#### Given text:
>> start
When I started in this business (too many years ago to acknowledge) computers were non-existent in most libraries, and where they could be found, they were considered almost playthings. Today, they are the backbone of library service and increasingly of library information resources. Our library is highly dependent on both local computers and on network accessthe Internet and its likely successors. In the area of hardware, the variety of needed equipment is rapidly expandingno one really even thought about scanners and digital cameras a few years ago, and today they are essential. Moreover, advances in power and features seem to occur almost monthlythe new PC of 12 months ago is considered obsolete by many. The challenges this environment brings are multiple, but none more trying than determining when upgrading and/or replacement are really functionally necessary and when the demands are largely based on having the latest technology. Our staff and users need to understand that the latest technology is not always necessary or fiscally responsible. I might add that your office also needs to appreciate this strategy when complaints are heard.
Software Upgrades and Replacements
The same kinds of problems exist with software. Given the major advances in technological capabilities, our integrated library system will undoubtedly require periodic upgrading and even replacement. The needs for lower-level applications software is also expanding beyond the traditional word processing and spread sheets into products such as database, desktop publishing, hypertext, graphics and web-based authoring systems. Obviously, standards will be set, but faced with the frequent marketing-based upgrades some programs are subject to, it is important to determine whether both new products and upgrades are functionally necessary or merely desirable in principle. Complaints from staff in this area are inevitable, but are essentially the cost of doing business.
>> end
#### List of tasks:
a - List every kind of lower-level applications software that the library technology text names.
b - Output the rows exactly, starting with the line that contains "order: Araneae" and going on through the line that contains "common name: Bronze jumper".
The rows have no connection to the library technology text.

#### Records for this exercise:
>> start
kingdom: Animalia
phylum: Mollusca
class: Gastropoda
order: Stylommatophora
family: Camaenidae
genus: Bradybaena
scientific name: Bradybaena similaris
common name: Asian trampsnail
>> end
>> start
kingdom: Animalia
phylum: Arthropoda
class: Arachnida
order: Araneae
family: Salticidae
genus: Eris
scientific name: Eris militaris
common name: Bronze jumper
>> end
#### Written answers:
a - word processing, spread sheets, database, desktop publishing, hypertext, graphics, web-based authoring systems

b -
order: Araneae
family: Salticidae
genus: Eris
scientific name: Eris militaris
common name: Bronze jumper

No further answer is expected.